*WHAT IS NEEDED*:
With every mark kept, transcribe all of the records.

*LISTED RECORDS*:
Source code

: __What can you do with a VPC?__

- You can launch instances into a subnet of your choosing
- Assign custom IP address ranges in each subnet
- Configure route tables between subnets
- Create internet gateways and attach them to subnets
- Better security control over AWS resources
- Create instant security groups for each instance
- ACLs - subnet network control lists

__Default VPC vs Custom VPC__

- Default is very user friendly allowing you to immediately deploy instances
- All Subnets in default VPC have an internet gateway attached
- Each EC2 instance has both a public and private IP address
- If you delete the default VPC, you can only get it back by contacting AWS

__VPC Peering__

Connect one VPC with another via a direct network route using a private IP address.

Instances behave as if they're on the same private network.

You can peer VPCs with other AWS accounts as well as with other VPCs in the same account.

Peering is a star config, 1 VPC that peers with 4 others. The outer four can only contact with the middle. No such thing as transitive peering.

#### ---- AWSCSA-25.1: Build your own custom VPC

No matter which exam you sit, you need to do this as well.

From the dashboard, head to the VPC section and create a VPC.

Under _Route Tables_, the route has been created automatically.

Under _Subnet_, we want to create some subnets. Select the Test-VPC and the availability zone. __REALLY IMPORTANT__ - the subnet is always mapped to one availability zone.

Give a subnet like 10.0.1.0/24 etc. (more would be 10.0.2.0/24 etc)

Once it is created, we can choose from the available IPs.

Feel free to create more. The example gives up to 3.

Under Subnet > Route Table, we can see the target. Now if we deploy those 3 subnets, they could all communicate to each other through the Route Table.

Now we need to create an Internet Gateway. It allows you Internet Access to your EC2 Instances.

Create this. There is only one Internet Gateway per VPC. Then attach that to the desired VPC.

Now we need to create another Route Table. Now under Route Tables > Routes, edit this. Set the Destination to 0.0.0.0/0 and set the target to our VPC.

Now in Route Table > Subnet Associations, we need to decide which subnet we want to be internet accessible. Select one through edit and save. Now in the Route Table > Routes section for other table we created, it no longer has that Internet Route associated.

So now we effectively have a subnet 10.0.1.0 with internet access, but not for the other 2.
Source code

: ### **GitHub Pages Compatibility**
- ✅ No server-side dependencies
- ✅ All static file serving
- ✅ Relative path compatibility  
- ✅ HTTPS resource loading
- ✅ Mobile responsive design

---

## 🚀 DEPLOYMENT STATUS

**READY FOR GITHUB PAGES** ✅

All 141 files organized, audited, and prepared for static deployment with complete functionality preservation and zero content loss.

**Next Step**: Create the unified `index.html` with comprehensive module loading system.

*COMPLETED EXERCISE*:
Source code

: __What can you do with a VPC?__

- You can launch instances into a subnet of your choosing
- Assign custom IP address ranges in each subnet
- Configure route tables between subnets
- Create internet gateways and attach them to subnets
- Better security control over AWS resources
- Create instant security groups for each instance
- ACLs - subnet network control lists

__Default VPC vs Custom VPC__

- Default is very user friendly allowing you to immediately deploy instances
- All Subnets in default VPC have an internet gateway attached
- Each EC2 instance has both a public and private IP address
- If you delete the default VPC, you can only get it back by contacting AWS

__VPC Peering__

Connect one VPC with another via a direct network route using a private IP address.

Instances behave as if they're on the same private network.

You can peer VPCs with other AWS accounts as well as with other VPCs in the same account.

Peering is a star config, 1 VPC that peers with 4 others. The outer four can only contact with the middle. No such thing as transitive peering.

#### ---- AWSCSA-25.1: Build your own custom VPC

No matter which exam you sit, you need to do this as well.

From the dashboard, head to the VPC section and create a VPC.

Under _Route Tables_, the route has been created automatically.

Under _Subnet_, we want to create some subnets. Select the Test-VPC and the availability zone. __REALLY IMPORTANT__ - the subnet is always mapped to one availability zone.

Give a subnet like 10.0.1.0/24 etc. (more would be 10.0.2.0/24 etc)

Once it is created, we can choose from the available IPs.

Feel free to create more. The example gives up to 3.

Under Subnet > Route Table, we can see the target. Now if we deploy those 3 subnets, they could all communicate to each other through the Route Table.

Now we need to create an Internet Gateway. It allows you Internet Access to your EC2 Instances.

Create this. There is only one Internet Gateway per VPC. Then attach that to the desired VPC.

Now we need to create another Route Table. Now under Route Tables > Routes, edit this. Set the Destination to 0.0.0.0/0 and set the target to our VPC.

Now in Route Table > Subnet Associations, we need to decide which subnet we want to be internet accessible. Select one through edit and save. Now in the Route Table > Routes section for other table we created, it no longer has that Internet Route associated.

So now we effectively have a subnet 10.0.1.0 with internet access, but not for the other 2.
Source code

: ### **GitHub Pages Compatibility**
- ✅ No server-side dependencies
- ✅ All static file serving
- ✅ Relative path compatibility  
- ✅ HTTPS resource loading
- ✅ Mobile responsive design

---

## 🚀 DEPLOYMENT STATUS

**READY FOR GITHUB PAGES** ✅

All 141 files organized, audited, and prepared for static deployment with complete functionality preservation and zero content loss.

**Next Step**: Create the unified `index.html` with comprehensive module loading system.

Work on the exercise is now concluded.